Oh by the way, 40% of the rotation won't actually be ready to start the season. Still want Billy Beane to trade away that starting pitching depth? News came down today that Jarrod Parker and A.J. Griffin will miss the start of the regular season with arm injuries. "Start of the season" sounds harmless until you read further and realize that Parker is visiting Dr. James Andrews, who greets patients with a smile and a scalpel, and that Griffin's pain is also elbow related: Same appointment, less famous doctor.

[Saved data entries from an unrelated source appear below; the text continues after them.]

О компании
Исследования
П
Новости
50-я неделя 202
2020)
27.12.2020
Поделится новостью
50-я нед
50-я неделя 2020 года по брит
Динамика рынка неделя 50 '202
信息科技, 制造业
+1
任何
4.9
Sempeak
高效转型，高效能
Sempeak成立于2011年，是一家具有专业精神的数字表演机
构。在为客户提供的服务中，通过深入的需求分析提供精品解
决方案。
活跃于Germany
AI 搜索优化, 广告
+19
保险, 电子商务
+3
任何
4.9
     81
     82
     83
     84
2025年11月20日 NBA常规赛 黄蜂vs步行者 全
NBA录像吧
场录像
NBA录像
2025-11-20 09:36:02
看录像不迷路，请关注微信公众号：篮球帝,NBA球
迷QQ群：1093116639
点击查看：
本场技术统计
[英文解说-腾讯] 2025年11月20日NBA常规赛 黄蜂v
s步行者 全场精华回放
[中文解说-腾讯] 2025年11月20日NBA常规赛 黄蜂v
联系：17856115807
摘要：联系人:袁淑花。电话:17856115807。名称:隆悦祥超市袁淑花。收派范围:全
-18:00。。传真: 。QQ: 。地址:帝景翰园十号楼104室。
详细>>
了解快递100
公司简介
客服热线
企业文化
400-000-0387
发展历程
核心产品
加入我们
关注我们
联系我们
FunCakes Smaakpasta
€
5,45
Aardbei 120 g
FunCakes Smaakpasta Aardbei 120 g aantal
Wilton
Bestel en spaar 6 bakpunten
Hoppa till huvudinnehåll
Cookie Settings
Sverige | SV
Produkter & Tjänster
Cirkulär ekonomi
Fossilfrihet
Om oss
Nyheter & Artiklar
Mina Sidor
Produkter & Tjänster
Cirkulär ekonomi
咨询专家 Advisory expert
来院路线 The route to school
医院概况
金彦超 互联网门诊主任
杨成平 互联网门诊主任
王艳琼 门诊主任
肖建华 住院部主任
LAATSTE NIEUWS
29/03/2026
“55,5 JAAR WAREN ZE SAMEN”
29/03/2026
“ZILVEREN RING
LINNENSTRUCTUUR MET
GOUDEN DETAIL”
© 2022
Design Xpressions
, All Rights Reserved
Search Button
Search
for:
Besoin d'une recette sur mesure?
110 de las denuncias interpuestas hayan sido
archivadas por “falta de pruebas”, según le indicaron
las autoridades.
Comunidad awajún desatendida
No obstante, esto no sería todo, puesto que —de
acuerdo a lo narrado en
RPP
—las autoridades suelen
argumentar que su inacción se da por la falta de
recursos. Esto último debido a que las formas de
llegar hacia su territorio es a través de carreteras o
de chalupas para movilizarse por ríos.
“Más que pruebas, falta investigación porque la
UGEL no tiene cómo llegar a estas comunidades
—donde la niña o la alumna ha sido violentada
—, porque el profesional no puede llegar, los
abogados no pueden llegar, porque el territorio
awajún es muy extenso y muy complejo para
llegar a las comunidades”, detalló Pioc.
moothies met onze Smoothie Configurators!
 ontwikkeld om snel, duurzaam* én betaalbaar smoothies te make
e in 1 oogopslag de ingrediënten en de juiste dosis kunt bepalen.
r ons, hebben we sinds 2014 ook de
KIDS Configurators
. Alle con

If you follow my comments (and really, who doesn't put everything in their life aside each day to check out what I have to say?), you know that since October I have been mentioning that it has nagged at me how Parker ended 2013 with forearm tightness in his right arm, that I had a bad feeling about his health for 2014, most recently that it was an ominous sign that Oakland was holding off naming an Opening Day starter even though there was only one logical candidate.
My hope was that Parker's career -- his immediate career, anyway -- was rescued by Justin Verlander. That is, my hope was that Parker was saved by not being tempted to pitch in the ALCS. With an off-season to recover from soreness that hadn't yet reached the level of "he leaves the mound clutching his elbow," maybe, just maybe, Parker dodged the bullet.
He didn't.
Meanwhile, Griffin casually used the term "dead arm period" to explain his mid-80s fastball last night. The reality is that when a pitcher's fastball is down 5MPH, it's a red flag attached to a blinking red siren attached to, well, usually a scalpel. "Perhaps I'm just having one of those normal dead-arm stretches," he rationalized.
He wasn't.
These injuries both come as a surprise -- if you aren't paying attention to the writing on the wall. The writing that appears, in front of your nose, in all-caps, in 72-point Verdana Bold.
Gray, Kazmir, Straily, Milone, Chavez. Hmm...It's not as good and it's still not bad! Alex Hall will analyze further the impact of these injuries on the A's roster and outlook, just as soon as his forearm tightness heals. Kidding. He'll be posting sooner than in 12-18 months.